La botta

7 maggio 2012, elezioni amministrative in Italia. Il centrodestra ha preso una batosta colossale e risulta agonizzante, il centrosinistra boccheggia ma tiene, il centro o terzo polo (comunque lo si voglia chiamare) subisce una battuta d’arresto. Anche la Lega non brilla pur tenendo saldo e persino l’Italia dei Valori di Di Pietro tutto sommato non è che possa gioire. I veri protagonisti sono Tosi a Verona e Orlando a Palermo (Orlando andrà al ballottaggio mentre Tosi risulta eletto con una percentuale bulgara). I veronesi hanno premiato il loro sindaco e i palermitani non solo non hanno dimenticato Orlando che era in prima fila in anni difficilissimi ma gli hanno dato fiducia e calorosa accoglienza. Mentre il centrodestra ammette (per forza visto lo scivolone clamoroso) la sua sconfitta che era comunque nell’aria, dovendo “statisticamente” pagare lo scotto delle vicissitudini di Berlusconi prima e della crisi dopo ed avendo appoggiato un governo di tecnocrati che si sta rivelando una accozzaglia di incompetenti, il centrosinistra che non brilla per personalità riesce (e meno male per loro) a sopravvivere, con qualche perdita e nonostante l’assenza di un leader. Però in quei lidi un personaggio vecchio ma sempre arguto e battagliero torna all’attacco: Massimo D’Alema. D’Alema accarezza il “terzo polo”, cerca di tornare in auge da quel passato antichissimo che lo vide primo comunista alla guida di un governo repubblicano in Italia. Ma il suo passato di “cardinale tessitore” con occhi a sinistra e a destra e un marchio ingombrante come quello del Partito Comunista Italiano che fu di Togliatti e Berlinguer non lo facilitano.

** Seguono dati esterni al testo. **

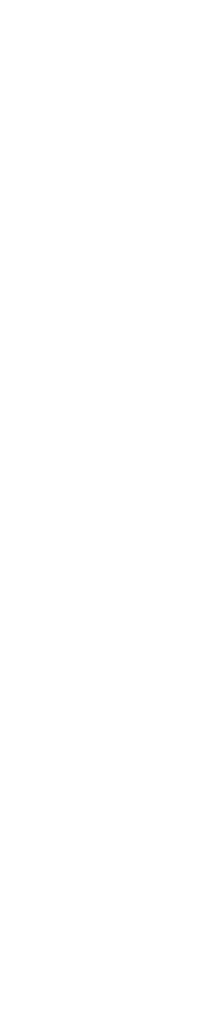
<source format=gbp>
%FSLAX44Y44*%
%MOMM*%
G71*
G01*
G75*
G04 Layer_Color=128*
%ADD10O,0.6101X2.0320*%
%ADD11O,0.6096X2.0320*%
%ADD12O,0.3000X0.9901*%
%ADD13R,0.3000X0.9901*%
%ADD14C,0.3000*%
%ADD15C,0.5999*%
%ADD16R,0.5100X2.0201*%
%ADD17R,1.4501X1.2499*%
%ADD18R,1.2499X1.4501*%
%ADD19R,3.0000X2.8001*%
%ADD20C,1.5001*%
%ADD21C,0.5001*%
%ADD22C,0.3000*%
%ADD23C,0.5999*%
%ADD24C,0.3010*%
%ADD25C,0.4001*%
%ADD26C,0.3099*%
%ADD27C,0.1501*%
%ADD28C,1.0000*%
%ADD29C,0.3500*%
%ADD30C,0.1999*%
%ADD31C,0.7000*%
%ADD32C,1.0000*%
%ADD33O,1.5001X2.0000*%
%ADD34C,0.6000*%
%ADD35C,0.0201*%
%ADD36C,0.2540*%
%ADD37C,0.1270*%
%ADD38C,0.0000*%
%ADD39O,0.8133X2.2352*%
%ADD40O,0.8128X2.2352*%
%ADD41O,0.5032X1.1933*%
%ADD42R,0.5032X1.1933*%
%ADD43C,0.5032*%
%ADD44C,0.8032*%
%ADD45R,0.7099X2.2200*%
%ADD46R,1.6500X1.4498*%
%ADD47R,1.4501X1.6502*%
%ADD48R,3.1999X3.0000*%
%ADD49C,2.5001*%
%ADD50C,1.1999*%
%ADD51C,1.2032*%
%ADD52C,0.5499*%
%ADD53O,1.7033X2.2032*%
%ADD54O,1.7033X2.2032*%
%ADD55C,0.2001*%
%ADD56C,0.2032*%
%ADD57C,1.7272*%
G54D38*
X2009112Y11490526D02*
D03*
D03*
X2208403Y10542833D02*
D03*
X2208378Y10590840D02*
D03*
M02*

</source>
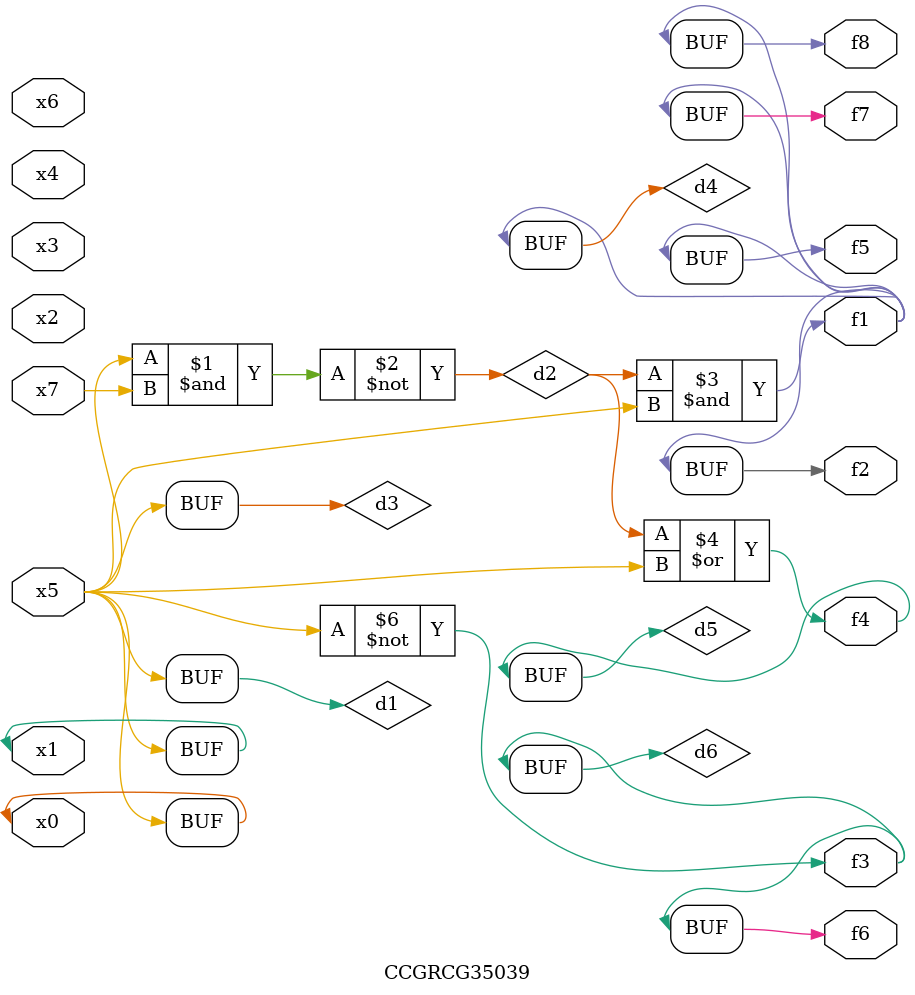
<source format=v>
module CCGRCG35039(
	input x0, x1, x2, x3, x4, x5, x6, x7,
	output f1, f2, f3, f4, f5, f6, f7, f8
);

	wire d1, d2, d3, d4, d5, d6;

	buf (d1, x0, x5);
	nand (d2, x5, x7);
	buf (d3, x0, x1);
	and (d4, d2, d3);
	or (d5, d2, d3);
	nor (d6, d1, d3);
	assign f1 = d4;
	assign f2 = d4;
	assign f3 = d6;
	assign f4 = d5;
	assign f5 = d4;
	assign f6 = d6;
	assign f7 = d4;
	assign f8 = d4;
endmodule

</source>
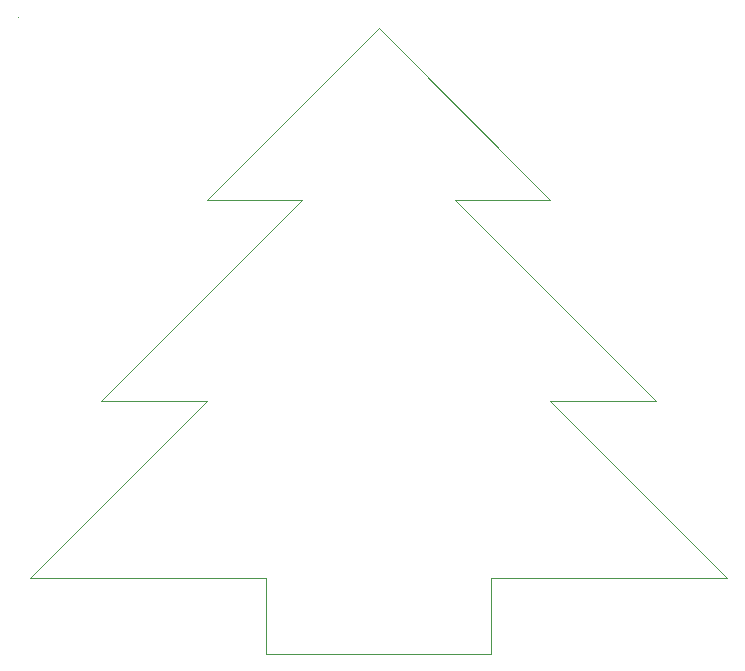
<source format=gbr>
G04 (created by PCBNEW (2013-may-18)-stable) date Tue 16 Dec 2014 10:51:35 PM EET*
%MOIN*%
G04 Gerber Fmt 3.4, Leading zero omitted, Abs format*
%FSLAX34Y34*%
G01*
G70*
G90*
G04 APERTURE LIST*
%ADD10C,0.00590551*%
%ADD11C,0.00393701*%
G04 APERTURE END LIST*
G54D10*
G54D11*
X0Y0D02*
G75*
G03X0Y0I0J0D01*
G74*
G01*
X0Y0D02*
X0Y0D01*
X0Y0D02*
X0Y0D01*
X17716Y-6102D02*
X12007Y-393D01*
X14566Y-6102D02*
X17716Y-6102D01*
X21259Y-12795D02*
X14566Y-6102D01*
X17716Y-12795D02*
X21259Y-12795D01*
X23622Y-18700D02*
X17716Y-12795D01*
X15748Y-18700D02*
X23622Y-18700D01*
X15748Y-21259D02*
X15748Y-18700D01*
X8267Y-21259D02*
X15748Y-21259D01*
X8267Y-18700D02*
X8267Y-21259D01*
X393Y-18700D02*
X8267Y-18700D01*
X6299Y-12795D02*
X393Y-18700D01*
X2755Y-12795D02*
X6299Y-12795D01*
X9448Y-6102D02*
X2755Y-12795D01*
X6299Y-6102D02*
X9448Y-6102D01*
X12007Y-393D02*
X6299Y-6102D01*
M02*

</source>
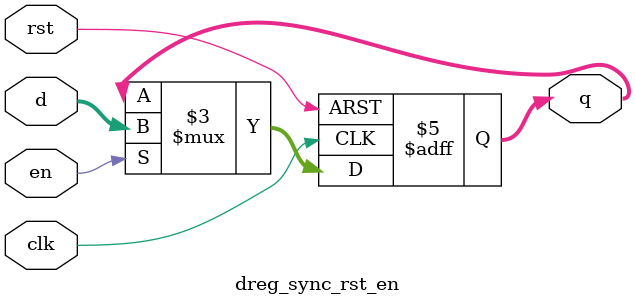
<source format=v>
`timescale 1ns / 1ps


module dreg_sync_rst_en # (parameter WIDTH = 32) (
        input  wire             clk,
        input  wire             rst,
        input  wire             en,
        input  wire [WIDTH-1:0] d,
        output reg  [WIDTH-1:0] q
    );

    always @ (posedge clk, posedge rst) begin
        if      (rst)   q <= 0;
        else if (en)    q <= d;
        else            q <= q;
    end
endmodule

</source>
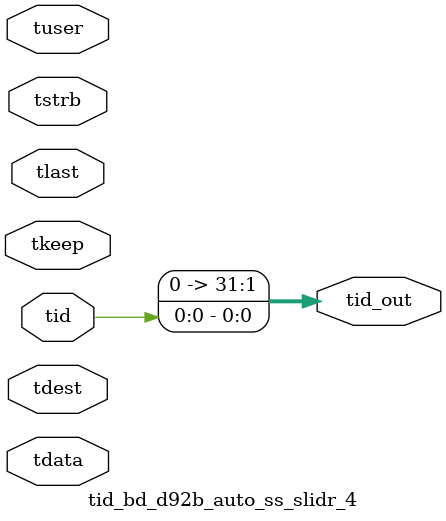
<source format=v>


`timescale 1ps/1ps

module tid_bd_d92b_auto_ss_slidr_4 #
(
parameter C_S_AXIS_TID_WIDTH   = 1,
parameter C_S_AXIS_TUSER_WIDTH = 0,
parameter C_S_AXIS_TDATA_WIDTH = 0,
parameter C_S_AXIS_TDEST_WIDTH = 0,
parameter C_M_AXIS_TID_WIDTH   = 32
)
(
input  [(C_S_AXIS_TID_WIDTH   == 0 ? 1 : C_S_AXIS_TID_WIDTH)-1:0       ] tid,
input  [(C_S_AXIS_TDATA_WIDTH == 0 ? 1 : C_S_AXIS_TDATA_WIDTH)-1:0     ] tdata,
input  [(C_S_AXIS_TUSER_WIDTH == 0 ? 1 : C_S_AXIS_TUSER_WIDTH)-1:0     ] tuser,
input  [(C_S_AXIS_TDEST_WIDTH == 0 ? 1 : C_S_AXIS_TDEST_WIDTH)-1:0     ] tdest,
input  [(C_S_AXIS_TDATA_WIDTH/8)-1:0 ] tkeep,
input  [(C_S_AXIS_TDATA_WIDTH/8)-1:0 ] tstrb,
input                                                                    tlast,
output [(C_M_AXIS_TID_WIDTH   == 0 ? 1 : C_M_AXIS_TID_WIDTH)-1:0       ] tid_out
);

assign tid_out = {tid[0:0]};

endmodule


</source>
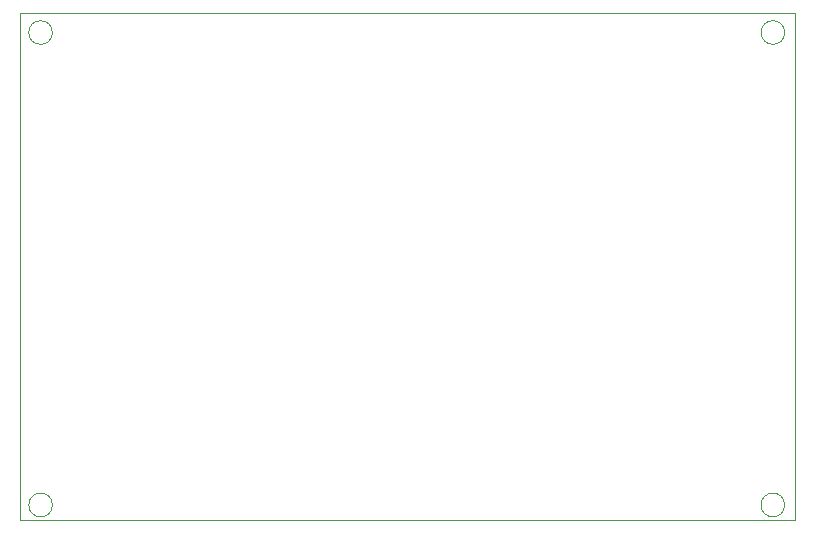
<source format=gbr>
%TF.GenerationSoftware,KiCad,Pcbnew,7.0.1*%
%TF.CreationDate,2023-04-20T23:02:29+02:00*%
%TF.ProjectId,Motordinges,4d6f746f-7264-4696-9e67-65732e6b6963,rev?*%
%TF.SameCoordinates,Original*%
%TF.FileFunction,Profile,NP*%
%FSLAX46Y46*%
G04 Gerber Fmt 4.6, Leading zero omitted, Abs format (unit mm)*
G04 Created by KiCad (PCBNEW 7.0.1) date 2023-04-20 23:02:29*
%MOMM*%
%LPD*%
G01*
G04 APERTURE LIST*
%TA.AperFunction,Profile*%
%ADD10C,0.100000*%
%TD*%
G04 APERTURE END LIST*
D10*
X143000000Y-78000000D02*
G75*
G03*
X143000000Y-78000000I-1000000J0D01*
G01*
X143000000Y-38000000D02*
G75*
G03*
X143000000Y-38000000I-1000000J0D01*
G01*
X81000000Y-78000000D02*
G75*
G03*
X81000000Y-78000000I-1000000J0D01*
G01*
X81000000Y-38000000D02*
G75*
G03*
X81000000Y-38000000I-1000000J0D01*
G01*
X78257400Y-36347400D02*
X143891000Y-36347400D01*
X143891000Y-79248000D01*
X78257400Y-79248000D01*
X78257400Y-36347400D01*
M02*

</source>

Resta comunque un uomo che lucidamente reclama il posto di comando in un centrosinistra dove il centro si è fatto un altro partito e la sinistra si vergogna di esistere demandando la sua tradizione solo al giovane e brillante incantatore di serpenti Vendola. Ma a parte il buon vecchio D’Alema che forse è il toccasana che serve a una sinistra inconcludente e confusa adesso si profila il paradosso: il comico Beppe Grillo prende una valanga di voti (il suo movimento). Il paradosso sta nel fatto che la gente va a votare uno che protesta e non esprime idee, la protesta senza la responsabilità della proposta. Finiremo governati dai comici? Per quanto io voglia bene all’eccellente Grillo parlante preferisco che a fare la politica siano i politici, magari con qualche soldo in meno e un po’ di dignità in più.